Monday, November 14, 2016

"Development comes at a cost. We need to be ready to make sacrifices for the country."
Agreed. But how do you explain this to a mother who has lost her six months old baby. Does she figure in your list of martyr. Can you lend a flag to wrap her body? How do you explain this to the pregnant woman who collapsed after standing in queue under the sun all day?
We are all dancing in this euphoria of cleansing our economy of black money. My grocer tells me now India will be developed. "For first time rich ll feel what it means to be poor, even if it is for a day." He narrares me stories of some collector who had some 35lakhs hidden behind walls and of his driver friend, whose boss had 10lakhs under his bed. He seemed happy, his gleaming face was washed with a sort of hope that he had not seen in ages.

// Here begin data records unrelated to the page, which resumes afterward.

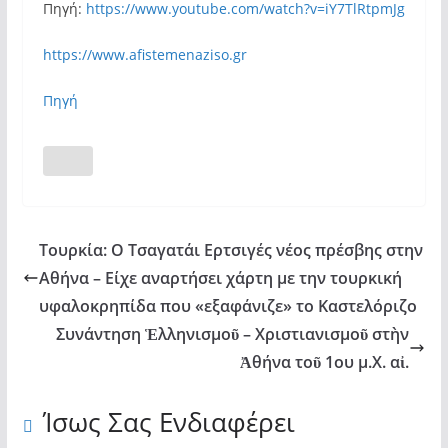
Πηγή:
https://www.youtube.com/watch?v=iY7TlRtpmJg
https://www.afistemenaziso.gr
Πηγή
Τουρκία: Ο Τσαγατάι Ερτσιγές νέος πρέσβης στην
Αθήνα – Είχε αναρτήσει χάρτη με την τουρκική
υφαλοκρηπίδα που «εξαφάνιζε» το Καστελόριζο
Συνάντηση Ἑλληνισμοῦ – Χριστιανισμοῦ στὴν
Ἀθήνα τοῦ 1ου μ.Χ. αἰ.
Ίσως Σας Ενδιαφέρει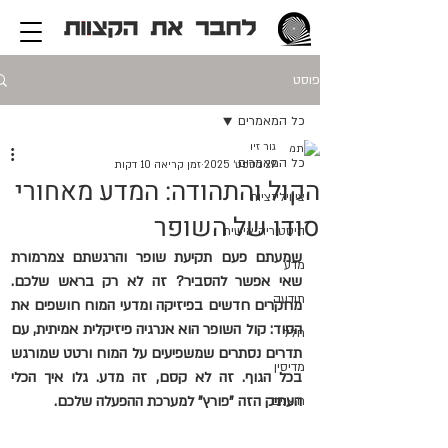
פוסט
כל המאמרים
גור זיו
כל המאמרים
29 בספט׳ 2025
זמן קריאה 10 דקות
הקול והתהודה: המדע מאחורי
ציוויליזציות
סודו של השופר
היסטוריה אישית
שמעתם פעם תקיעת שופר והרגשתם צמרמורת 
מדע
שאי אפשר להסביר? זה לא רק בראש שלכם. 
תודעה
מחקרים חדשים בפיזיקה ומדעי המוח חושפים את 
הסוד: קול השופר הוא אנרגיה פיזיקלית אמיתית, עם 
חלל
תדרים נסתרים שמשפיעים על המוח ורטט שמורגש 
מדיסין
בכל הגוף. זה לא קסם, זה מדע. גלו איך הכלי 
העתיק הזה "פורץ" למערכת ההפעלה שלכם.
חוצנים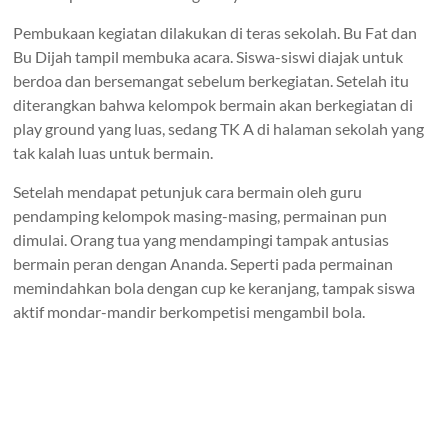
Pembukaan kegiatan dilakukan di teras sekolah. Bu Fat dan
Bu Dijah tampil membuka acara. Siswa-siswi diajak untuk
berdoa dan bersemangat sebelum berkegiatan. Setelah itu
diterangkan bahwa kelompok bermain akan berkegiatan di
play ground yang luas, sedang TK A di halaman sekolah yang
tak kalah luas untuk bermain.
Setelah mendapat petunjuk cara bermain oleh guru
pendamping kelompok masing-masing, permainan pun
dimulai. Orang tua yang mendampingi tampak antusias
bermain peran dengan Ananda. Seperti pada permainan
memindahkan bola dengan cup ke keranjang, tampak siswa
aktif mondar-mandir berkompetisi mengambil bola.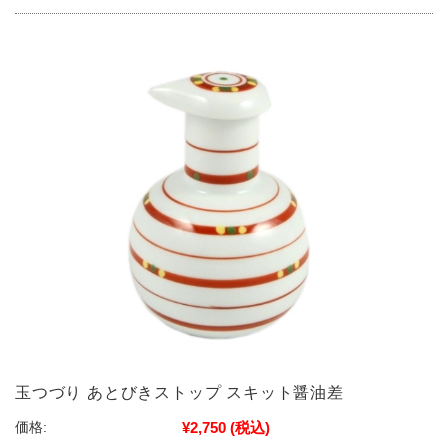
玉つづり あとびきストップ スキット醤油差
¥2,750
(税込)
価格: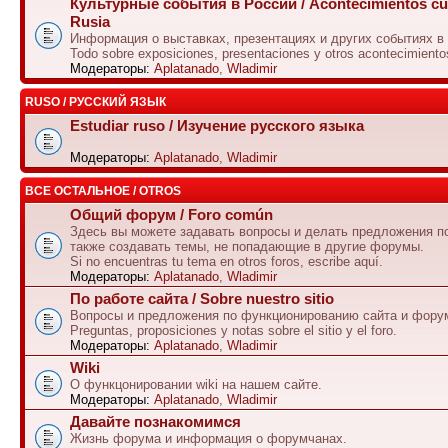
Культурные события в России / Acontecimientos cul
Rusia
Информация о выставках, презентациях и других событиях в
Todo sobre exposiciones, presentaciones y otros acontecimiento
Модераторы:
Aplatanado
,
Wladimir
RUSO / РУССКИЙ ЯЗЫК
Estudiar ruso / Изучение русского языка
Модераторы:
Aplatanado
,
Wladimir
ВСЕ ОСТАЛЬНОЕ / OTROS
Общий форум / Foro común
Здесь вы можете задавать вопросы и делать предложения по
также создавать темы, не попадающие в другие форумы.
Si no encuentras tu tema en otros foros, escribe aquí.
Модераторы:
Aplatanado
,
Wladimir
По работе сайта / Sobre nuestro sitio
Вопросы и предложения по функционированию сайта и фору
Preguntas, proposiciones y notas sobre el sitio y el foro.
Модераторы:
Aplatanado
,
Wladimir
Wiki
О функцонировании wiki на нашем сайте.
Модераторы:
Aplatanado
,
Wladimir
Давайте познакомимся
Жизнь форума и информация о форумчанах.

I don't know if I should bask alongwith him in his misplaced sunshine or believe what my common sense needles me to comprehend.
What is black money? Is it only these stacks of notes that have been turned into a heap of waste paper with the stroke of a magic wand. It would have been during the 80s.
But 1991changed everything, it ushered in a highways of wealth; it created a system which soon was rigged with people with power and influence and lies rotten after 25 long years. Trade invoicing, benami equity funds, hawala-- a plethora of illegal means and ways emerged to earn illegal money, unaccounted wealth; sharks with sharp teeths bite off big pieces from our developing India, the more they stayed away from the short arms of law, the more they became in brothers in arms with politicIans, more delusional became the cattle class and mango people, accepting corruption and money laundering as a way of life.
This "bold" decision will perhaps bring these people back to earth. Hopefully instilling fear.
But does all these suffering for 1.25billion people will be worth it? How much black money we will be able to seize, convert, pump into the economy? How will you quantity it? Will it kill the parallel shadow economy?
Will it bring a tomorrow when atleast 60 % of the poor mute people ll be able to dream again?
Will our kids ll be able to breath again under a clear sky? Will a Dalit can walk shoulder to shoulder to a brahmin?
Perhaps, I am blind. Or I have misplaced expectation, or I have lost my mind. After all we are all like milling clouds, swaying anyway the wind blows, hoping for an opportunity to rain down and find our green home. So let us get swayed, dancing to this tune once again, Just hope it doesn't end with a mighty fall.